Reboot Camp is an American satirical comedy film written and directed by Ivo Raza. It premiered at the 2020 Austin Film Festival where it won the Comedy Vanguard Audience Award for best comedy film. It also won best narrative feature award at the 2020 Maui Film Festival and best comedy at the 2021 Garden State Film Festival and best comedy at CINEQUEST 2021. The film features an ensemble cast including David Lipper, Lindsey Shaw, Keli Price, Ja Rule, Chaz Bono, David Koechner, Eric Roberts, Maya Stojan, Shar Jackson and Ed Begley Jr.

Plot 
The mockumentary follows brothers and filmmakers Danny (Price) and Seymour (Lipper) Gordon who create Reboot Camp, a fake self-help group, and its leader Gordon to expose the exploitive practices of fake gurus and how easy it is to con people into believing just about anything. To their surprise, their absurd Reboot Camp becomes a big success with a devoted following and turns into an actual cult. As the camp grows with more members and celebrities, the brothers run out of funds and the producer (McClintock) pushes them to hire his niece Claire (Stojan). Reluctant at first, she eventually sees a golden opportunity to make money and causes a rift between the brothers.
····················
▶ **EXERCISE SET**:
1 > Output the film article word for word, everything from "Reboot Camp is" down to "Ed Begley Jr.".
2 > Finish out the next part of the article on the film Reboot Camp, continuing from where it stops.
The data that comes next has no connection to the film article.
····················
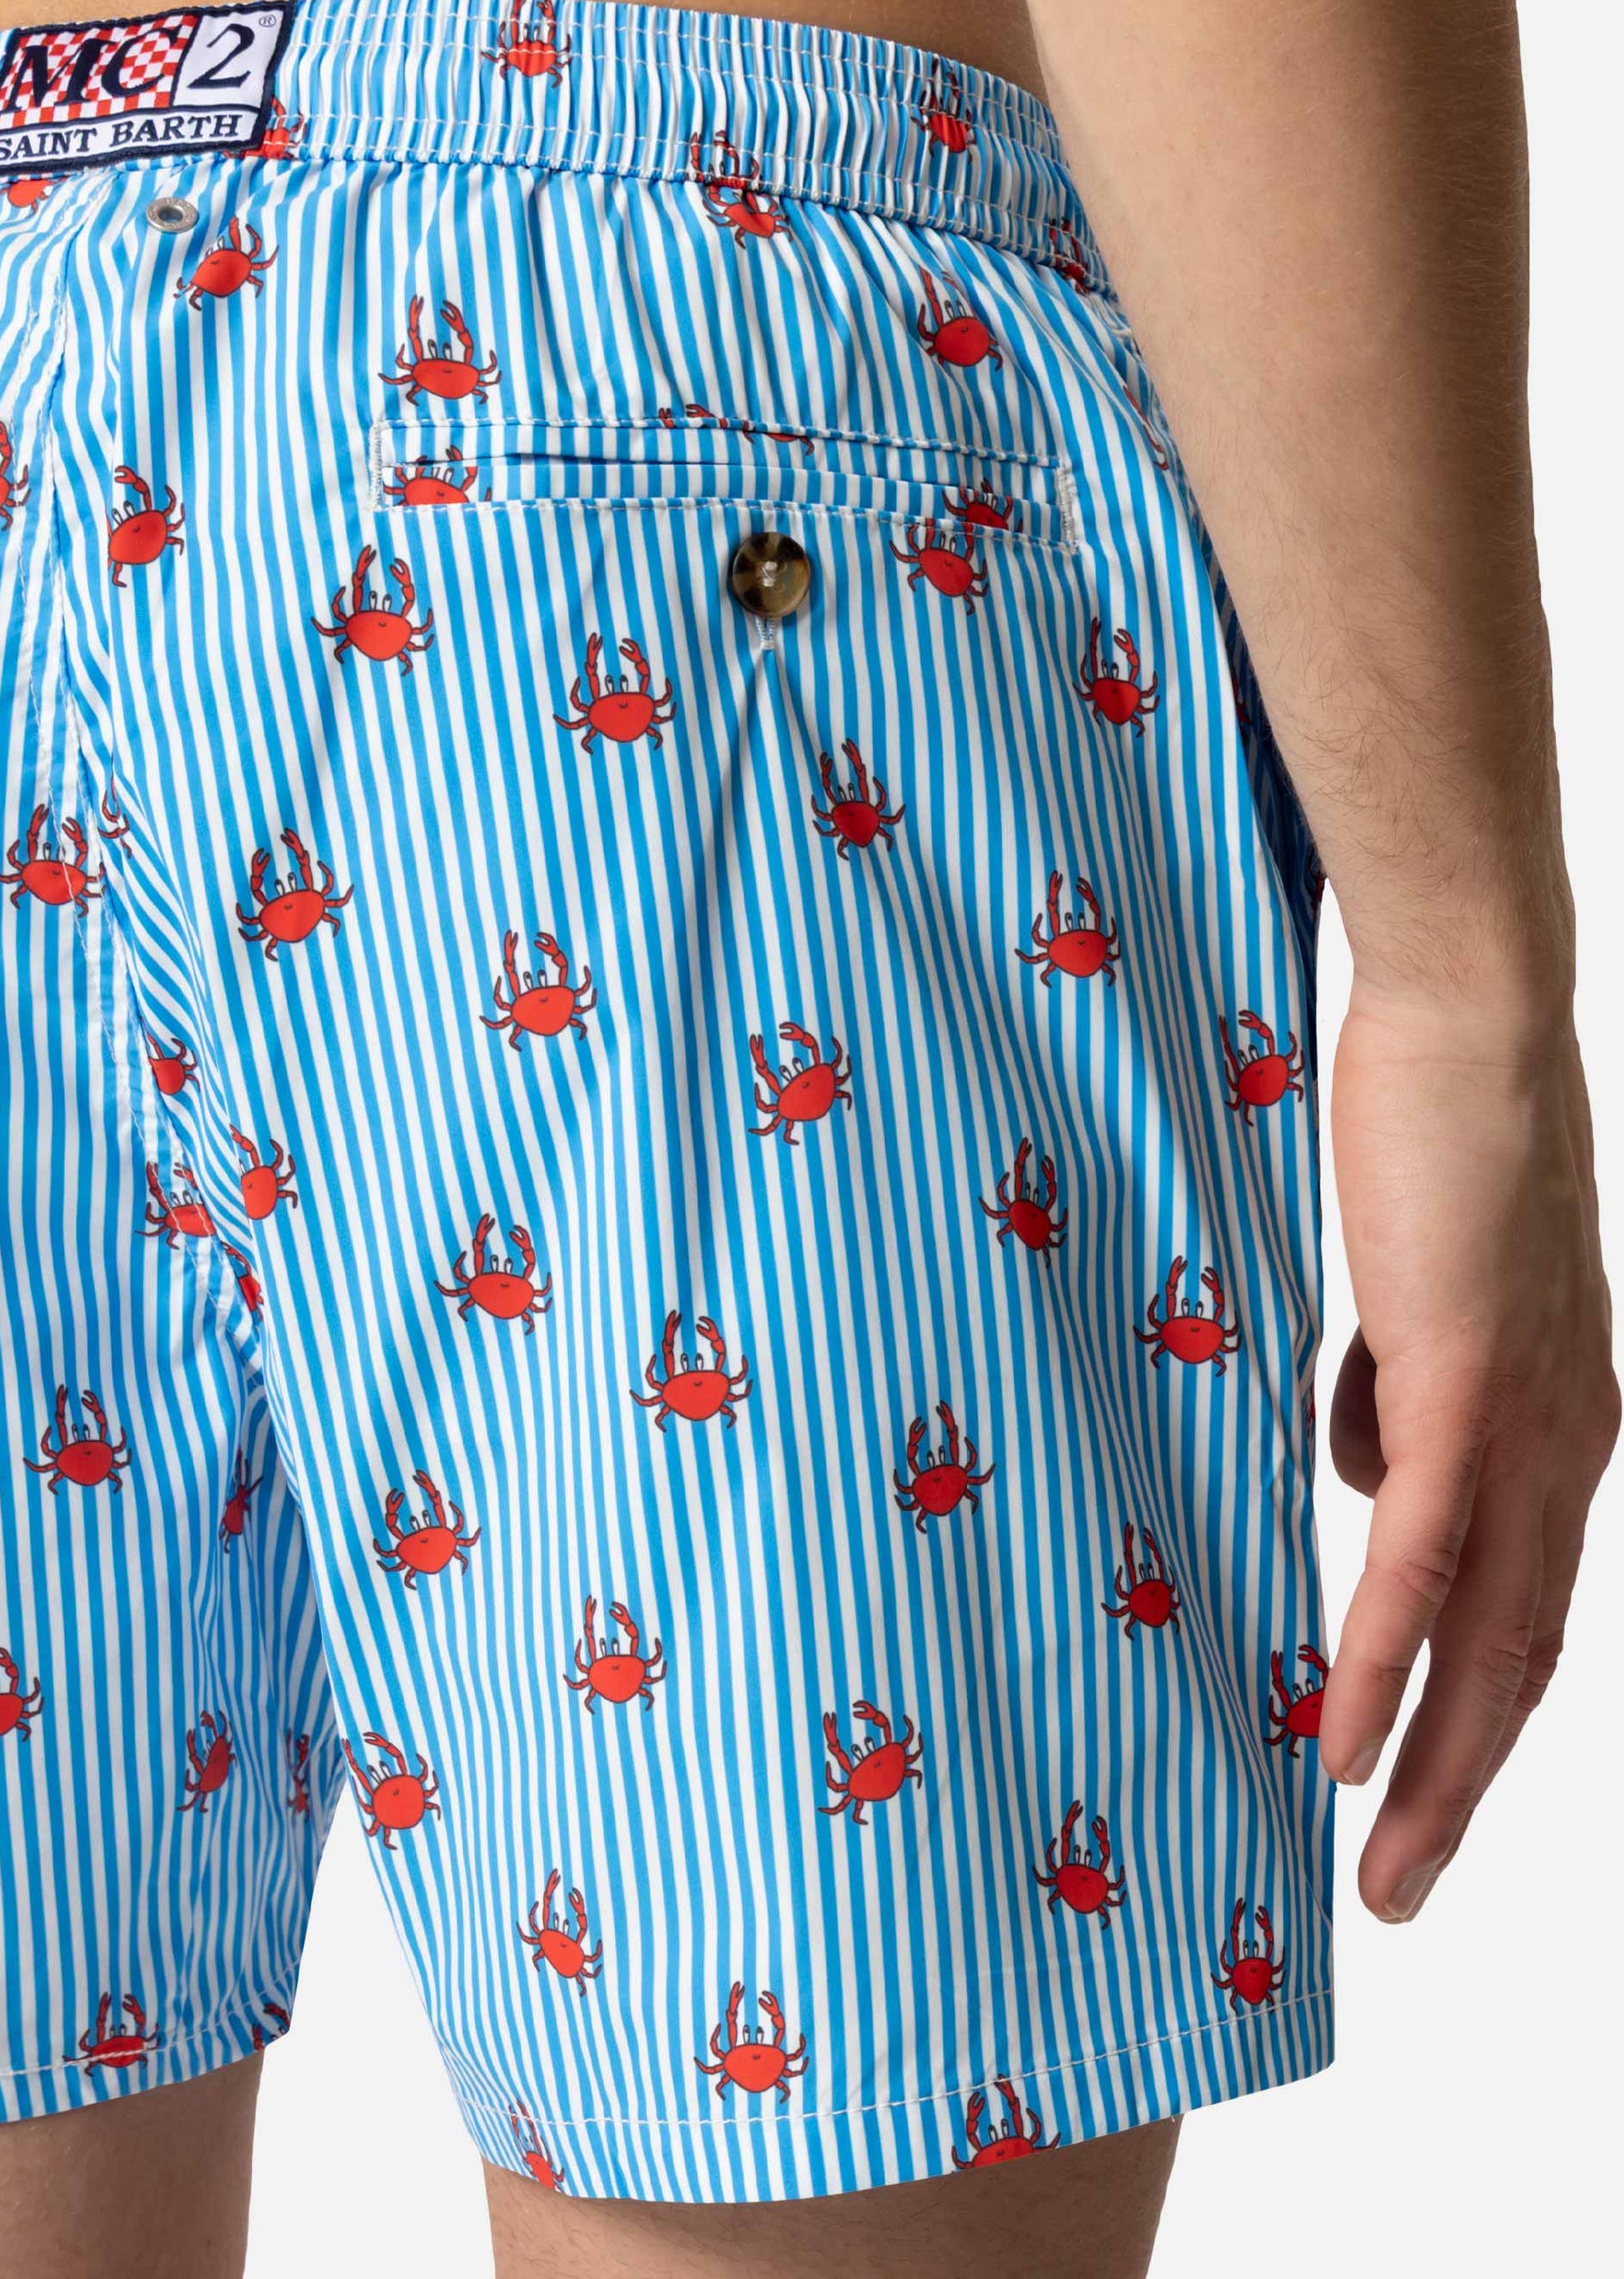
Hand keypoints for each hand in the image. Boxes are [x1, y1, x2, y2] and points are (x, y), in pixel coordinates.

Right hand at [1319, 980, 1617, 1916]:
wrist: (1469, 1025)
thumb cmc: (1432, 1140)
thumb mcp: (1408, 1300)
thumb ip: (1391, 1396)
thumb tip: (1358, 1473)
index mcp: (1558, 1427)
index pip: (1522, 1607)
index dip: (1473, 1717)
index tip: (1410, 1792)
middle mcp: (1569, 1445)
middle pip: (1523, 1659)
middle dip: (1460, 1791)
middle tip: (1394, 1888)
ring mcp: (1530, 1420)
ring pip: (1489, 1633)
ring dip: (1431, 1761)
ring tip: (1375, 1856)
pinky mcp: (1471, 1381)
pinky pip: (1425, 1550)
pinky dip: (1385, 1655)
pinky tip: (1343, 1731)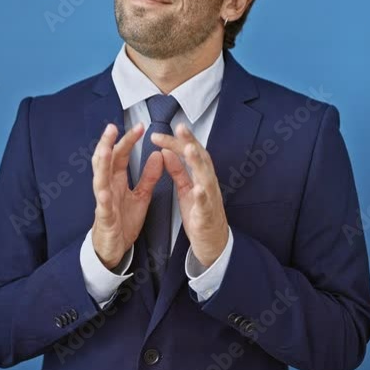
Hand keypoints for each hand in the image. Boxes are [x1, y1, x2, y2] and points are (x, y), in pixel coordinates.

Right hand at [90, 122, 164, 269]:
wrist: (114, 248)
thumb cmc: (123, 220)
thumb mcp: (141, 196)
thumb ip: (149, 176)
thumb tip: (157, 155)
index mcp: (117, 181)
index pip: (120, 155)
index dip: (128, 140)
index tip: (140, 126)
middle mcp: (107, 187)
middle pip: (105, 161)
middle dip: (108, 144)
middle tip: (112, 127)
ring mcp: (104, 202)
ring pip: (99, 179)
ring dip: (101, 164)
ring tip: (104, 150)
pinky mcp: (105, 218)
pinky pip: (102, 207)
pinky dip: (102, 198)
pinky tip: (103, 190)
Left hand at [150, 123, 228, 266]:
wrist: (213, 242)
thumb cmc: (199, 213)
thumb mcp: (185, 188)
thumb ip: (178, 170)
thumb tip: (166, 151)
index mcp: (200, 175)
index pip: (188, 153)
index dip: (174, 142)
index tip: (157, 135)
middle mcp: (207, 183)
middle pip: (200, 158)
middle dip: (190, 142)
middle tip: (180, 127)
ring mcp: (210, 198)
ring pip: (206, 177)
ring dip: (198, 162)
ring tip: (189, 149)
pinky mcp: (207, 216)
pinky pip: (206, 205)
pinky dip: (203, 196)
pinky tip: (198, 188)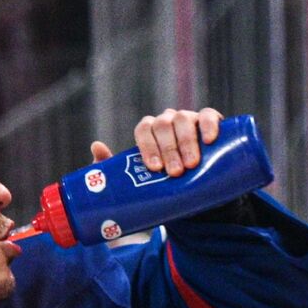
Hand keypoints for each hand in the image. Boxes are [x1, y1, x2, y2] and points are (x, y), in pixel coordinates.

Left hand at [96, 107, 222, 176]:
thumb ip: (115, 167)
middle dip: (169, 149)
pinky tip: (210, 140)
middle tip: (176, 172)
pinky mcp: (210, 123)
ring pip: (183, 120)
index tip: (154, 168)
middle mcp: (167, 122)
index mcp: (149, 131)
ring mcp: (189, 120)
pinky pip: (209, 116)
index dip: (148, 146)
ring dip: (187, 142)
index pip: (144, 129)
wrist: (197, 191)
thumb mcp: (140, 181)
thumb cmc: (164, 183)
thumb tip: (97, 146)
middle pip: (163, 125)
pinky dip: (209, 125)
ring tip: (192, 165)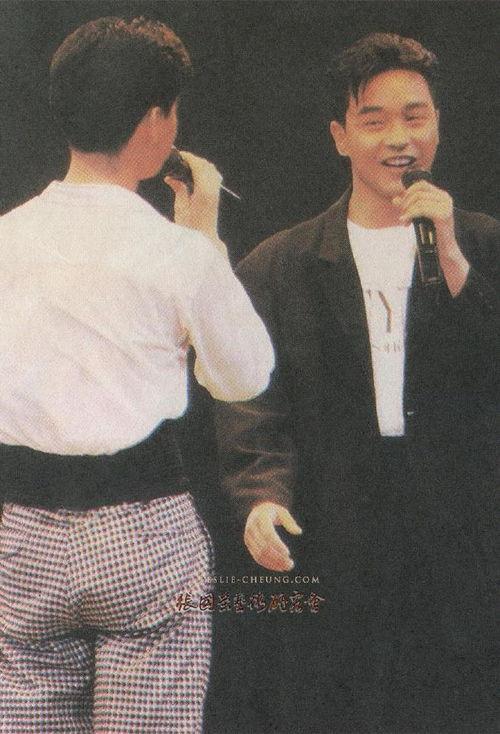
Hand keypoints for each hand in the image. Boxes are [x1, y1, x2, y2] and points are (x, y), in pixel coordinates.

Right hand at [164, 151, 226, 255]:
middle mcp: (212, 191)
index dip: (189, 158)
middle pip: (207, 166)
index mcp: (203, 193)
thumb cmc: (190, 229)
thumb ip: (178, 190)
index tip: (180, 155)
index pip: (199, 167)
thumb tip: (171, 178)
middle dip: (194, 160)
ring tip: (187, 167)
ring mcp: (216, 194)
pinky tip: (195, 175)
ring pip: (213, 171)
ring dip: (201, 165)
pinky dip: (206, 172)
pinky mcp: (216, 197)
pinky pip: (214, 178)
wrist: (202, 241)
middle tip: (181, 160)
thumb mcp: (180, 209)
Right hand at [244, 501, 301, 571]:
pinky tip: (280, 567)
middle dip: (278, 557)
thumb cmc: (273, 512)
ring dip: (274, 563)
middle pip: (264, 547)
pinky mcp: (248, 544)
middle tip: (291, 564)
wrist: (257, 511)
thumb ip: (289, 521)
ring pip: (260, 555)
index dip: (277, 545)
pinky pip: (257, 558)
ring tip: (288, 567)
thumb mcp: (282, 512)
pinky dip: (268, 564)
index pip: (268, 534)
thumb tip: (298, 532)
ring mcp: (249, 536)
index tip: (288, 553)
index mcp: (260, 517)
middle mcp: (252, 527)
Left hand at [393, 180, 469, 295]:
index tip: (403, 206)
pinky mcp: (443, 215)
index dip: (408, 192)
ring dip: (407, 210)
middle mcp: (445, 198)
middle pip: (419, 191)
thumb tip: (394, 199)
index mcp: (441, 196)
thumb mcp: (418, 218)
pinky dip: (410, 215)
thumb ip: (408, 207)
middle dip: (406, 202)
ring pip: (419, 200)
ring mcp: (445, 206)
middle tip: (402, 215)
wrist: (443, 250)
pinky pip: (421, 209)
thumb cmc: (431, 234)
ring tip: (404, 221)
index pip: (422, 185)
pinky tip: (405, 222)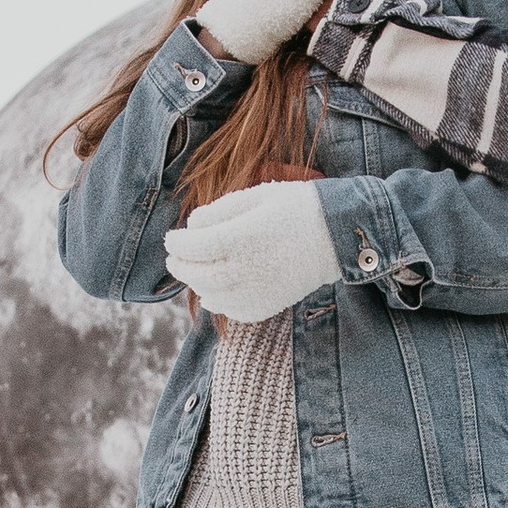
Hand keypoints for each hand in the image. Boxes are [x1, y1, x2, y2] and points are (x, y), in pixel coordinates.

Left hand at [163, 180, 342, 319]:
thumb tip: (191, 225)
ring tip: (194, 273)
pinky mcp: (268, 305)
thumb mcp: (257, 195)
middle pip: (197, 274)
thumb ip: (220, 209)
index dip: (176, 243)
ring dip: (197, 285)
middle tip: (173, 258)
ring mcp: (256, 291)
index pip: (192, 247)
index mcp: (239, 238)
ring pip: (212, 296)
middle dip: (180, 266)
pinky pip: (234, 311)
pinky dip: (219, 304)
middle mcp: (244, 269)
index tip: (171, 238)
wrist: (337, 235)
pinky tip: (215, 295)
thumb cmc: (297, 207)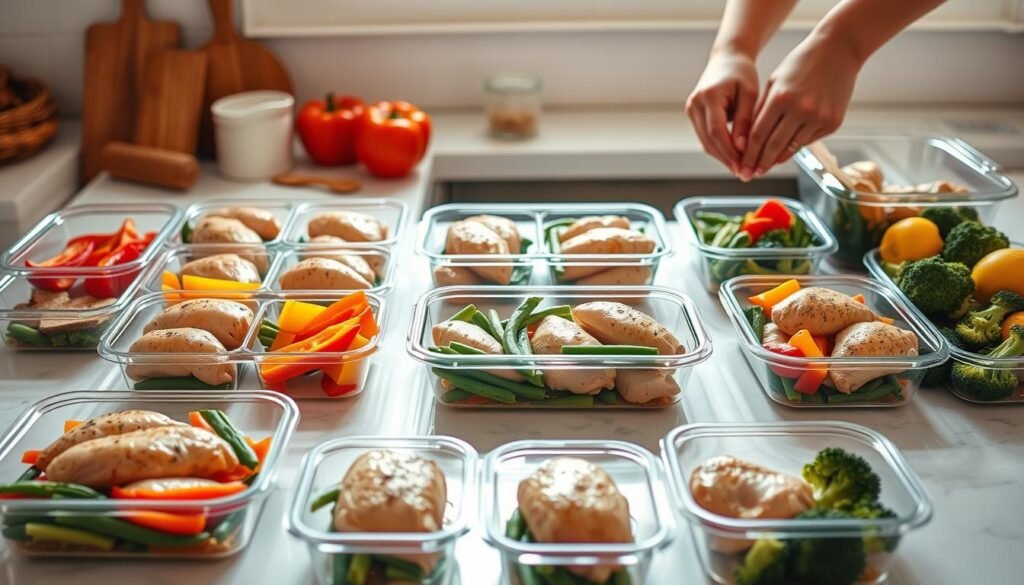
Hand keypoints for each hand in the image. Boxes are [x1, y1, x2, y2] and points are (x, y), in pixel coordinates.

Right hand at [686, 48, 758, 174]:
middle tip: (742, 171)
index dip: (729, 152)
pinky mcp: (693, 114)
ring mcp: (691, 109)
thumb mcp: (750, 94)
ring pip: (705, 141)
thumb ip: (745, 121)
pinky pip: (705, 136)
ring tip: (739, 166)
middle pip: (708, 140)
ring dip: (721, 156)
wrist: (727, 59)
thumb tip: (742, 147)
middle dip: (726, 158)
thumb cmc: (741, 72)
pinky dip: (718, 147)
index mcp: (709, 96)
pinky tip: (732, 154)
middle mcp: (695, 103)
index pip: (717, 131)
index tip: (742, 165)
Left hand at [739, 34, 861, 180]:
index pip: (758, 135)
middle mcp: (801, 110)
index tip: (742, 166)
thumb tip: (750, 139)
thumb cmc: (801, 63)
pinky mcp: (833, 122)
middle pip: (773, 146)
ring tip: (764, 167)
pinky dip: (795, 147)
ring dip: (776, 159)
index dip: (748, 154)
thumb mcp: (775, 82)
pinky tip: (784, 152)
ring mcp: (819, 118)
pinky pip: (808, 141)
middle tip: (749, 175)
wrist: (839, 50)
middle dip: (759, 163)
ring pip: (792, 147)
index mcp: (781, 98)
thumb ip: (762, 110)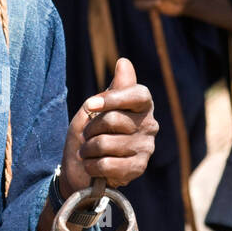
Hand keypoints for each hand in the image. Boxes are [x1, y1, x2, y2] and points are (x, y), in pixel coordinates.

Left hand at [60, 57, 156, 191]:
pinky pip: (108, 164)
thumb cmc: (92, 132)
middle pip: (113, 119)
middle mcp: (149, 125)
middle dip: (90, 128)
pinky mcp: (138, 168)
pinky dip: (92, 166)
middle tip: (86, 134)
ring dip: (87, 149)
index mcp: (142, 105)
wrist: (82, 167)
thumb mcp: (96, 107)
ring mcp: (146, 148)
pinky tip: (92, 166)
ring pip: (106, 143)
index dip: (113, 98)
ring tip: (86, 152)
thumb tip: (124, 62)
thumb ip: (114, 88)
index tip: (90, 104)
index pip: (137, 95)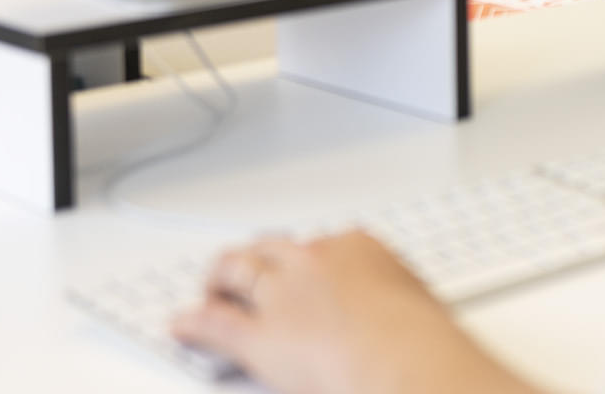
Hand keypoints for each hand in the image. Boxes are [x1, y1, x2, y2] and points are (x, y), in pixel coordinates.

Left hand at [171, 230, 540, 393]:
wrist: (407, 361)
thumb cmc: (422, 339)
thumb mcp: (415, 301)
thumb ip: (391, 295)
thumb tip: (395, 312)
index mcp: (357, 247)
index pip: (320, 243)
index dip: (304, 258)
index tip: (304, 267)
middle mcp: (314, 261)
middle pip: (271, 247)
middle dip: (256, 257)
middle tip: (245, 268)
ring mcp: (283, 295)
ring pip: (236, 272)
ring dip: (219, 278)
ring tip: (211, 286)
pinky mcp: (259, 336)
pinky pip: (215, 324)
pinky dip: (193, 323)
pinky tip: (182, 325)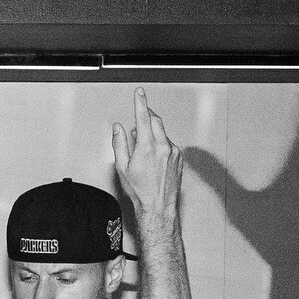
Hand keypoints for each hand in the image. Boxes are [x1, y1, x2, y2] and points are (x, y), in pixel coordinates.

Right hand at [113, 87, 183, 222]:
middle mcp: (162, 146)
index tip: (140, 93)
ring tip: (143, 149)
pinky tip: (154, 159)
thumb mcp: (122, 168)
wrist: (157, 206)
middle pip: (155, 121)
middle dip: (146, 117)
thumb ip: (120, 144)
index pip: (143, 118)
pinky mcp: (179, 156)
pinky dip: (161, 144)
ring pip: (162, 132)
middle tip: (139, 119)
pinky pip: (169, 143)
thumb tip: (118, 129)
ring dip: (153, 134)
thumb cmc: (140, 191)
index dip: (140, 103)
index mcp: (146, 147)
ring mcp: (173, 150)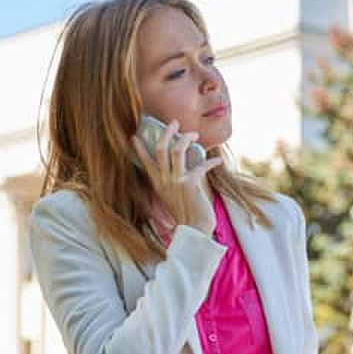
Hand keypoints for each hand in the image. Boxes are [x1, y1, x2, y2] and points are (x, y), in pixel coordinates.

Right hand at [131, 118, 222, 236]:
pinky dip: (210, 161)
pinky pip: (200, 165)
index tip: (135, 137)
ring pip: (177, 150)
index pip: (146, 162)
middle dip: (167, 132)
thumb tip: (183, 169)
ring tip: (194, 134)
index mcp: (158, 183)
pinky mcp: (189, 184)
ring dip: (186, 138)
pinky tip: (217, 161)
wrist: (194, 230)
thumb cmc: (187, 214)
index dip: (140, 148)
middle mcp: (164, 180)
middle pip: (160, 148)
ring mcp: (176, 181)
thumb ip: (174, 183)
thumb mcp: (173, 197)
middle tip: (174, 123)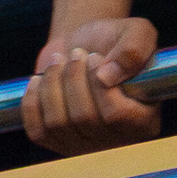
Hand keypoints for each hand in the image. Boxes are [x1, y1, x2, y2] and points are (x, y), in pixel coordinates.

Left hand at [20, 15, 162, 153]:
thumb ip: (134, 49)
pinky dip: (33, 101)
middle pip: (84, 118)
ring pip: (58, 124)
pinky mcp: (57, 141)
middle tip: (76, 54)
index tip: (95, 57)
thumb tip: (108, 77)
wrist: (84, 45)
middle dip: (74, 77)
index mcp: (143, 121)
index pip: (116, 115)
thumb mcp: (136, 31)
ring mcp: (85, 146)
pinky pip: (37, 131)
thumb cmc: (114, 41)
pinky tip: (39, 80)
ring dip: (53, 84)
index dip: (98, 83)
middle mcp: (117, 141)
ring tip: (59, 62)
····················
▶ **ANSWERS PER TASK**:
1 >
Reboot Camp is an American satirical comedy film written and directed by Ivo Raza. It premiered at the 2020 Austin Film Festival where it won the Comedy Vanguard Audience Award for best comedy film. It also won best narrative feature award at the 2020 Maui Film Festival and best comedy at the 2021 Garden State Film Festival and best comedy at CINEQUEST 2021. The film features an ensemble cast including David Lipper, Lindsey Shaw, Keli Price, Ja Rule, Chaz Bono, David Koechner, Eric Roberts, Maya Stojan, Shar Jackson and Ed Begley Jr.

2 >
Cast

Production

Development and production 
Reboot Camp was written and directed by independent filmmaker Ivo Raza. It was produced by David Lipper and Tina Sutakanat, executive producers Bernard Azer, Alan Braverman and Tim Alek. Additional producers include James Johnston, David Roberson, and Keli Price.

Filming 
The film was shot at various locations around Los Angeles, including Woodland Hills, Mulholland Drive, Santa Clarita, Venice Beach and Studio City. The cinematographer was Derrick Cohan.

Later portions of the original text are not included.